Embedded JSON in window.__INITIAL_STATE__: Some sites (particularly Food Network) don't use JSON-LD but instead embed recipe data in a JavaScript variable. Look for window.__INITIAL_STATE__ or window.__SERVER_DATA__ in script tags and parse those as a fallback.
ISO duration edge cases: PT30M (30 minutes), PT1H (1 hour), P1DT2H (1 day 2 hours) are all valid. The isodate library handles them all correctly; a simple regex won't.
Rating type inconsistency: Some pages have ratingValue as a string ("4.6") and others as a float (4.6). Always cast to float before storing numerically.

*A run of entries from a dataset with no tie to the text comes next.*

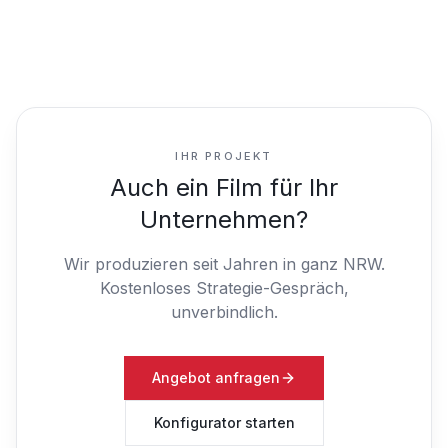
IHR PROJEKT
Auch ein Film für Ihr
Unternehmen?
Wir produzieren seit Jahren in ganz NRW.
Kostenloses Strategie-Gespräch,
unverbindlich.
Angebot anfragen
Konfigurator starten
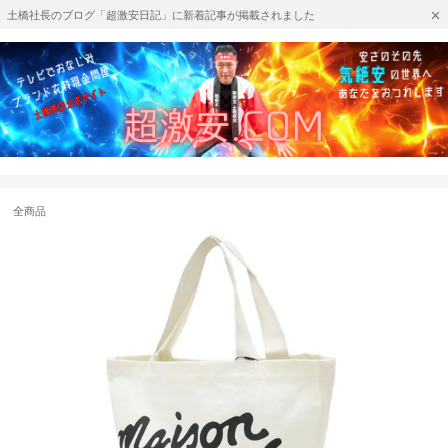
土橋社長のブログ「超激安日記」に新着記事が掲載されました
全商品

Ingredient formatting: AllRecipes ingredients are free-text strings. Normalizing "1½ cups, sifted all-purpose flour" into structured quantity/unit/ingredient requires an ingredient parsing library like ingredient-parser or spacy for NLP.
What You Get
A well-structured recipe dataset includes: normalized ingredient lists, ISO duration times converted to minutes, per-serving nutrition facts, weighted average ratings with review counts, and category/cuisine tags — all without writing a single HTML parser for the data itself. JSON-LD does the normalization work for you because Google required it.
The main practical limit is rate and IP-level access. At research scale, plain httpx with good headers works fine. At production scale, budget for residential proxy bandwidth via a service like ThorData and implement retry logic with exponential backoff on 429 and 503 responses.